▶ [Tarefas propostas]
[1] No excerto selecionado sobre o frio, que temperatura se registava junto ao solo por volta das 8:30h, segundo a mensagem de joralentejano das 14:54?
[2] Resuma o excerto selecionado sobre o frio em duas frases.
[3] De acordo com o excerto selecionado sobre o frio, por que razão as ervas já começam a ficar amarelas?

Sim a casa é longe do rio... entretanto a mínima esta noite que registei foi de 4,1ºC


----------



## joralentejano (27 Dez 2016 às 01:44)

*-1,5ºC *
*-2,6ºC *junto ao solo 
Que gelo!!!


----------



## chispe (27 Dez 2016 às 11:51)

Tirada agora mesmo praia de faro


----------



## joralentejano (27 Dez 2016 às 14:54)

Boas,
Manhã gelada e com bastante geada, tirei algumas fotos mas como já eram 8:30h metade já tinha derretido, infelizmente não consegui tirar mais cedo mas antes do sol nascer estava tudo branco, mais parecia neve. A água que tinha dentro de um lago de tartarugas no quintal até congelou por volta desta hora a temperatura junto ao solo ainda era de *-3,3ºC*, deve ter ido quase aos -5ºC quando registei a mínima. Apesar das máximas bem amenas, este ano em termos de mínimas está a ser mais interessante que o ano passado, durante todo o Outono/Inverno a temperatura mais baixa que registei foi -1,8ºC.
Mínima de hoje foi de *-3,2ºC *














Devido à escassez de precipitação e ás geadas intensas em alguns locais as ervas já começam a ficar amarelas.

Agora sigo com *16,2ºC*, vento fraco e algumas nuvens altas. 
*
*


----------



## Davidmpb (27 Dez 2016 às 19:51)

▶ [Material de origem]
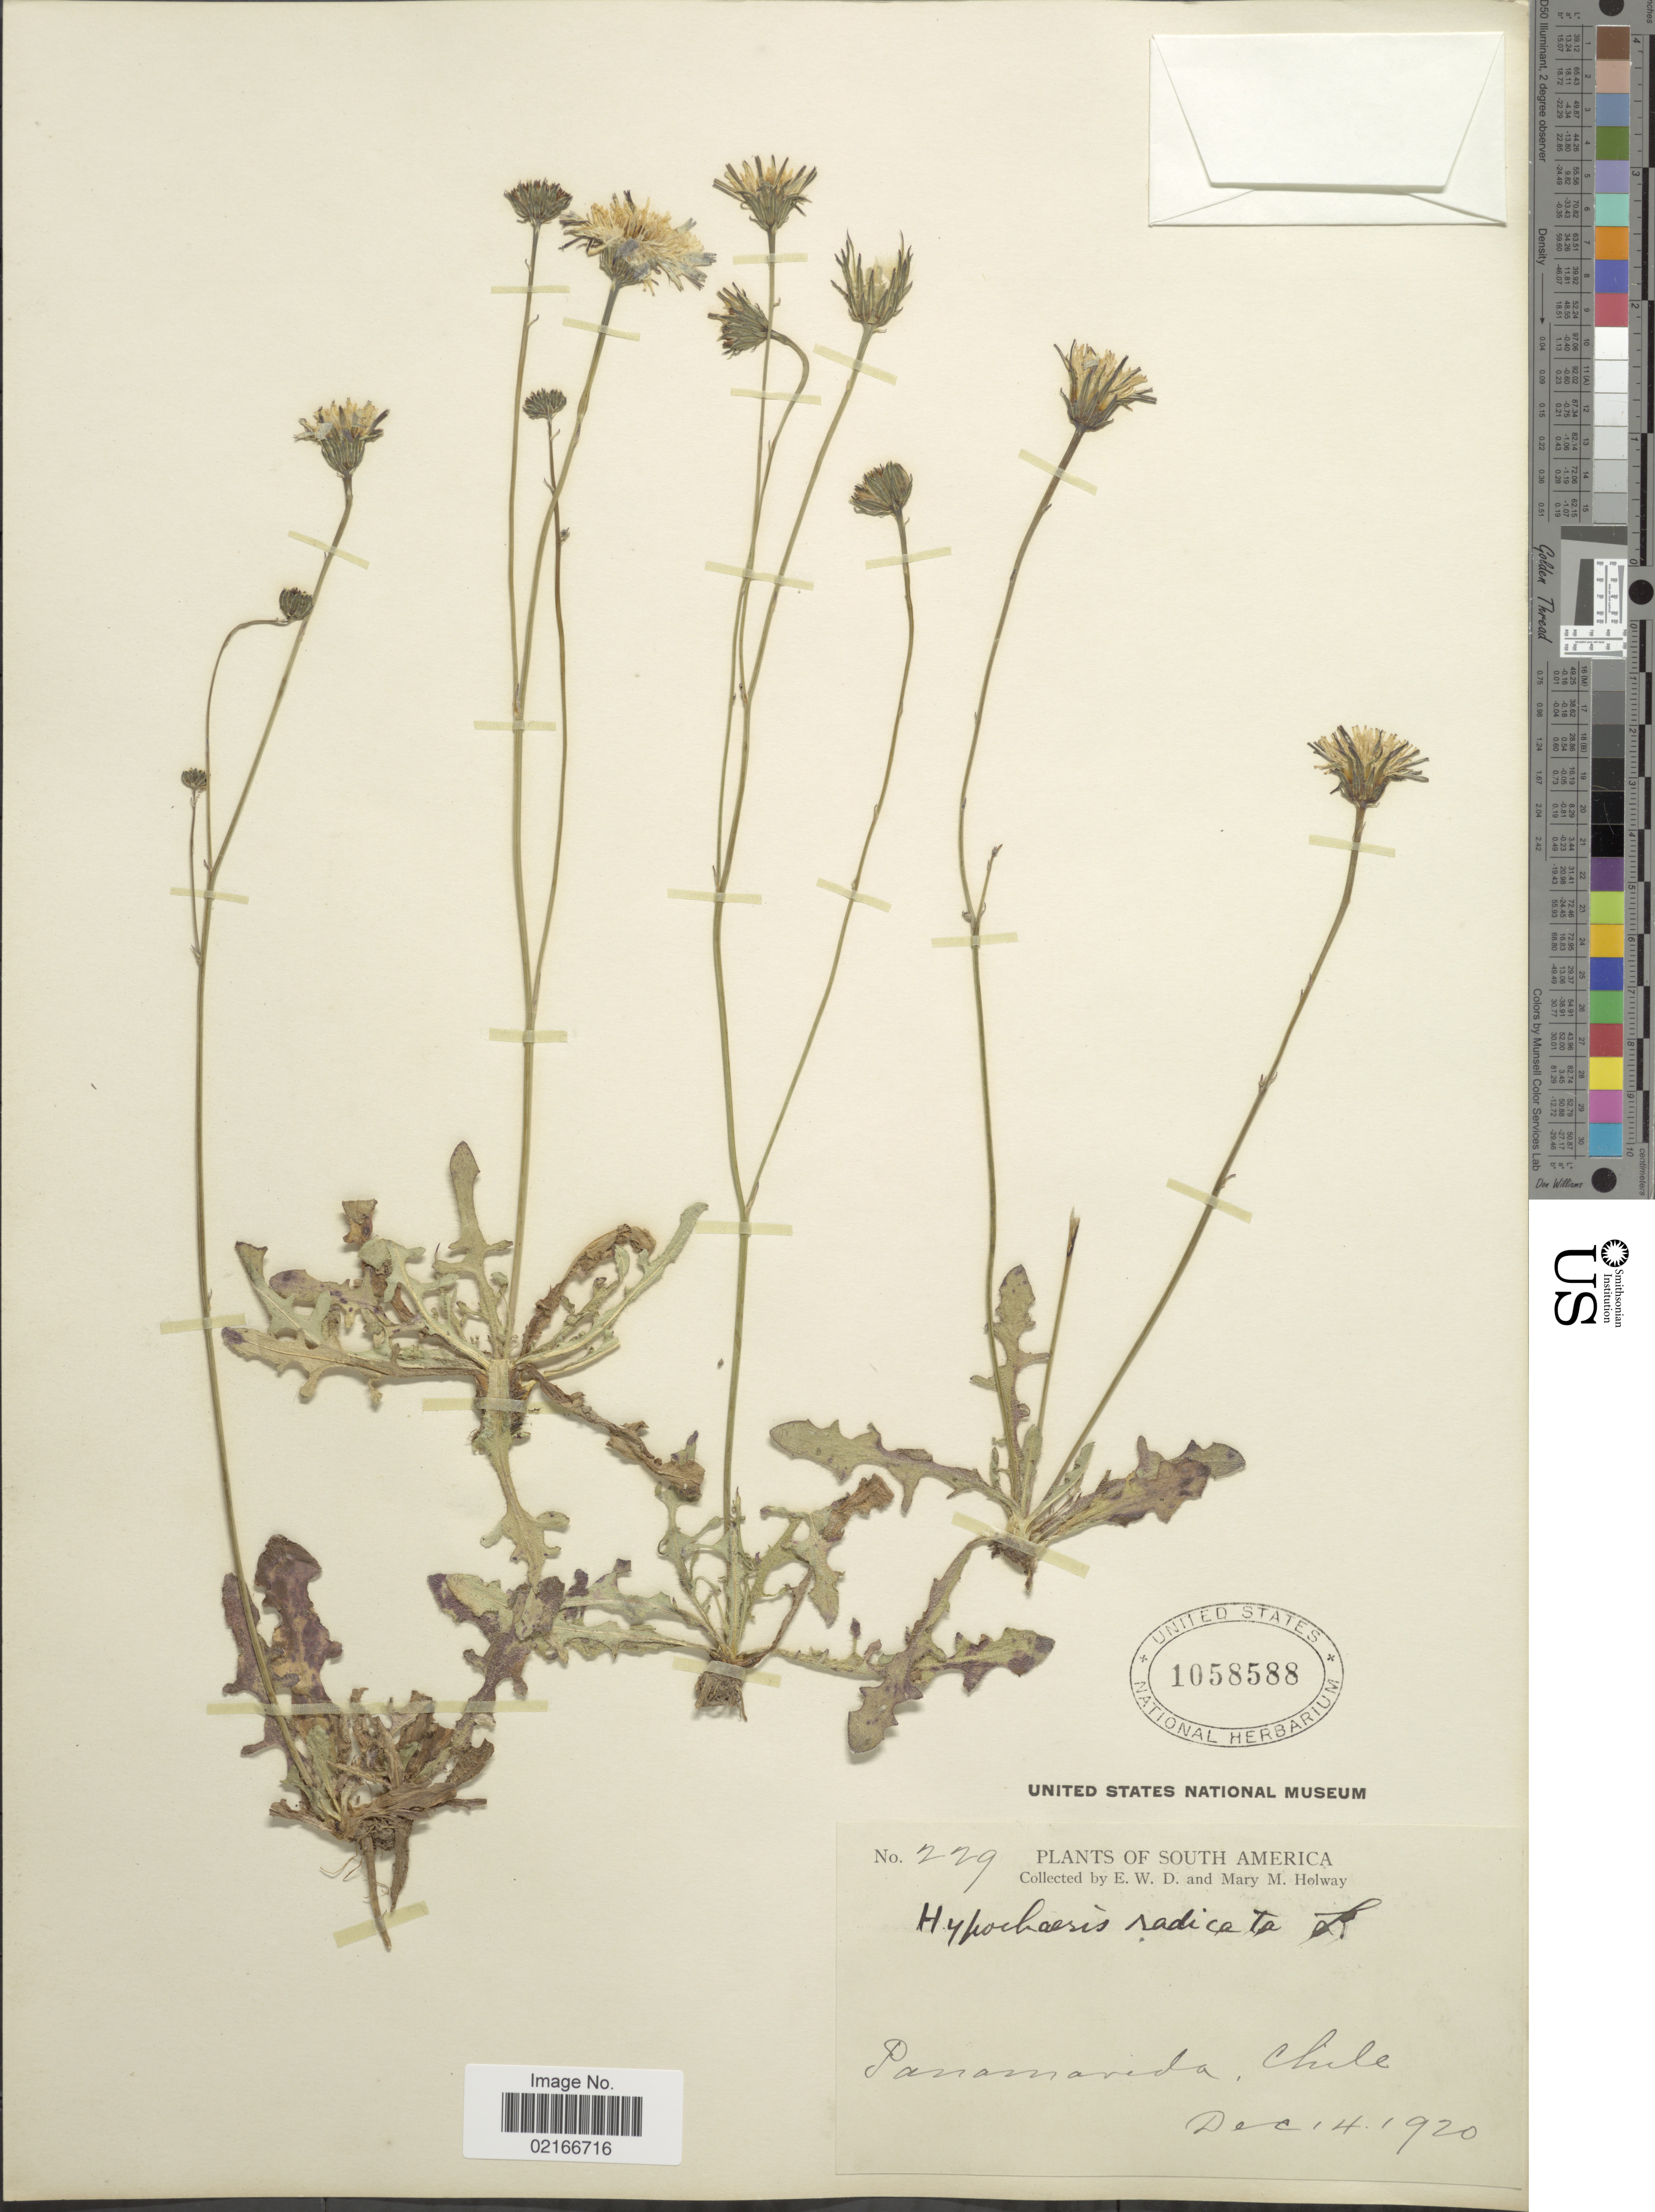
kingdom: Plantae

▶ [Tarefas resolvidas]
[1] A temperatura junto ao solo era de -3,3ºC.

[2] Numa conversa de fórum de 27 de dezembro de 2016, são partilhadas temperaturas mínimas: 4,1ºC numa casa longe do rio e valores negativos nas mensagens de joralentejano. Há ainda a descrição de uma manhã gelada com muita geada, em que a água de um lago de tartarugas congelou e a mínima foi de -3,2ºC, seguida de uma tarde com 16,2ºC, vento fraco e algumas nuvens altas.

[3] As ervas começam a ficar amarelas devido à escassez de precipitação e às geadas intensas em alguns locais.